Arnaldo Otegi propone una 'segunda fase' para retomar el Pacto de Lizarra

El portavoz del Gobierno vasco, Josu Jon Imaz, aseguró ayer que el Ejecutivo de José María Aznar sólo busca que 'España y Euskadi' se den 'la espalda' y 'profundizar en la fractura' entre ambas sociedades. Imaz responsabilizó de esa situación 'exclusivamente' a Aznar. El portavoz salía así al paso de unas declaraciones del ministro del Interior, Mariano Rajoy, quien en una entrevista volvía a repetir la tesis de que el Gobierno vasco 'no ataca el problema de ETA de raíz' al no apoyar la Ley de Partidos para ilegalizar a Batasuna. Por su parte, Arnaldo Otegi, dirigente de esta formación, aseguró que después de la fase de protesta contra la citada ley hay que 'diseñar una segunda fase' para retomar la senda del Pacto de Lizarra.

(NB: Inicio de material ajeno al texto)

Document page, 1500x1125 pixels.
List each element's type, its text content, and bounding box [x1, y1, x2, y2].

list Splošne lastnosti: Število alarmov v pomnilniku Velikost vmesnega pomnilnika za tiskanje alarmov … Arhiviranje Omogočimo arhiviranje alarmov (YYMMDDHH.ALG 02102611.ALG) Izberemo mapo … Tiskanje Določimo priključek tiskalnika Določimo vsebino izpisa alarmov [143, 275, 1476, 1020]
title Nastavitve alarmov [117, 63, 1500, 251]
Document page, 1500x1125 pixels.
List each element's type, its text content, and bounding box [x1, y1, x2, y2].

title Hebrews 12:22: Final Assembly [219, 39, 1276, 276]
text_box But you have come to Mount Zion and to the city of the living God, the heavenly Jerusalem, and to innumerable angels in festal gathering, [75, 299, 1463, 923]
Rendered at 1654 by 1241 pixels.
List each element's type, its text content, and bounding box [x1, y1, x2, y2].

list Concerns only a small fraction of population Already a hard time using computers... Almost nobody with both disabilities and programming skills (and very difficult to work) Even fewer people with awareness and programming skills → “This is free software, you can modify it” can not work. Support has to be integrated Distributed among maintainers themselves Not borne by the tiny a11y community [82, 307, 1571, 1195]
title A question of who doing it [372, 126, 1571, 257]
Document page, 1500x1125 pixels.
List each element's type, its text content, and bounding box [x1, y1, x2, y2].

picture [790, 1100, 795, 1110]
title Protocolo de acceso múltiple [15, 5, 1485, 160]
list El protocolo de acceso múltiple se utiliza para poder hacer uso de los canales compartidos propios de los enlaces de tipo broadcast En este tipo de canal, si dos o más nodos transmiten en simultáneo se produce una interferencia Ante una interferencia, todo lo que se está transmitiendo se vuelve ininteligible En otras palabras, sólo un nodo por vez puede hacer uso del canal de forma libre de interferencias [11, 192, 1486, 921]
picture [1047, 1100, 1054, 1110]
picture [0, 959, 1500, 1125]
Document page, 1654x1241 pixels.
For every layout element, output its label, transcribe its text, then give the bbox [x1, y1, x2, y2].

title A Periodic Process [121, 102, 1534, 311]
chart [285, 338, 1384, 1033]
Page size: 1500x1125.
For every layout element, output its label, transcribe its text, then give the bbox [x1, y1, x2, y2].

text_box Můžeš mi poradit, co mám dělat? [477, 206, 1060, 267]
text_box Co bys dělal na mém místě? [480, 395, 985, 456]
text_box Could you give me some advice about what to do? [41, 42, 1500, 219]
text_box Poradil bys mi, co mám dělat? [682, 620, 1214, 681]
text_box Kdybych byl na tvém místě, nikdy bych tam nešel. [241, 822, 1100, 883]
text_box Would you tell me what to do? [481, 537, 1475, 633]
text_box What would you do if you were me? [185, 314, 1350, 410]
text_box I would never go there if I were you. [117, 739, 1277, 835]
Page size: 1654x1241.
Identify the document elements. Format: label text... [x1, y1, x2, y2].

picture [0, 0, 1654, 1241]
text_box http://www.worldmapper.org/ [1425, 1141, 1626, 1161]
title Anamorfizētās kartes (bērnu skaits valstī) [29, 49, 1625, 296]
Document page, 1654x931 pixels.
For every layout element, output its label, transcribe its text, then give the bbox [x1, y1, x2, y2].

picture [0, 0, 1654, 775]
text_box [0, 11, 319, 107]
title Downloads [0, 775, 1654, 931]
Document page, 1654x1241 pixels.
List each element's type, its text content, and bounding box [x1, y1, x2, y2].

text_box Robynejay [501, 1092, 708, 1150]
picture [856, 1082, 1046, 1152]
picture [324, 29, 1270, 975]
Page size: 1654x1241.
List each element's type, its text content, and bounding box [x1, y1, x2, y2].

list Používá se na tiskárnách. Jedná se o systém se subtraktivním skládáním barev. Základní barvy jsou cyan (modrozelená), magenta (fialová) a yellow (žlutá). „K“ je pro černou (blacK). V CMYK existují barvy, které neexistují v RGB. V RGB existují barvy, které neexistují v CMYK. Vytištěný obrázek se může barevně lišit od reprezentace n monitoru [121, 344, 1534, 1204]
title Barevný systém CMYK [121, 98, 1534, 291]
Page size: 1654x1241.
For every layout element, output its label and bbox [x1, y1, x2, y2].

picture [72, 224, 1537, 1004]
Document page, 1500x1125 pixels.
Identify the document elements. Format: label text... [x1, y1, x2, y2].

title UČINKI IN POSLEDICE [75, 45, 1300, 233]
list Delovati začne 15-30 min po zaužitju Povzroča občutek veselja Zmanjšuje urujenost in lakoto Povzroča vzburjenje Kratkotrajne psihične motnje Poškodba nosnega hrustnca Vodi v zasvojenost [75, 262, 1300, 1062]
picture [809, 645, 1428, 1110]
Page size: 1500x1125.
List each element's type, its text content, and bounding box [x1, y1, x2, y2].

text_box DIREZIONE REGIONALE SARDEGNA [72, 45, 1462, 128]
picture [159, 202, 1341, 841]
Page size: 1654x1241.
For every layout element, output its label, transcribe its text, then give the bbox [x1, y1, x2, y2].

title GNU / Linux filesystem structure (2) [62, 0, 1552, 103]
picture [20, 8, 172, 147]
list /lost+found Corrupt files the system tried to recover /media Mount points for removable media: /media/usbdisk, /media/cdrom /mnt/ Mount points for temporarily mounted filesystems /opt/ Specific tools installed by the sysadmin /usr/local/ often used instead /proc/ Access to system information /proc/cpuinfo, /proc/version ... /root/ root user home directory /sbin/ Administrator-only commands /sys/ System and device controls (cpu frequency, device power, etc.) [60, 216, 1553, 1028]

La aprobación de la Ley de Partidos y su posterior publicación en el Boletín Oficial del Estado el pasado sábado no han producido sino una cascada de declaraciones entrecruzadas que demuestra la división existente entre los partidos y la separación creciente entre los Gobiernos central y vasco. Todos los argumentos están ya encima de la mesa y cada parte o portavoz no hace sino repetirlos.

El ministro del Interior, Mariano Rajoy, en una entrevista realizada por El Correo, volvía a señalar su censura a la negativa del Gabinete de Ibarretxe a perseguir al entorno político de ETA (Batasuna, Segi, Gestoras pro Amnistía), algo que para Aznar no es sino una maraña terrorista, un todo indisoluble que hay que perseguir con todo el peso de la ley y, en concreto, con la Ley de Partidos.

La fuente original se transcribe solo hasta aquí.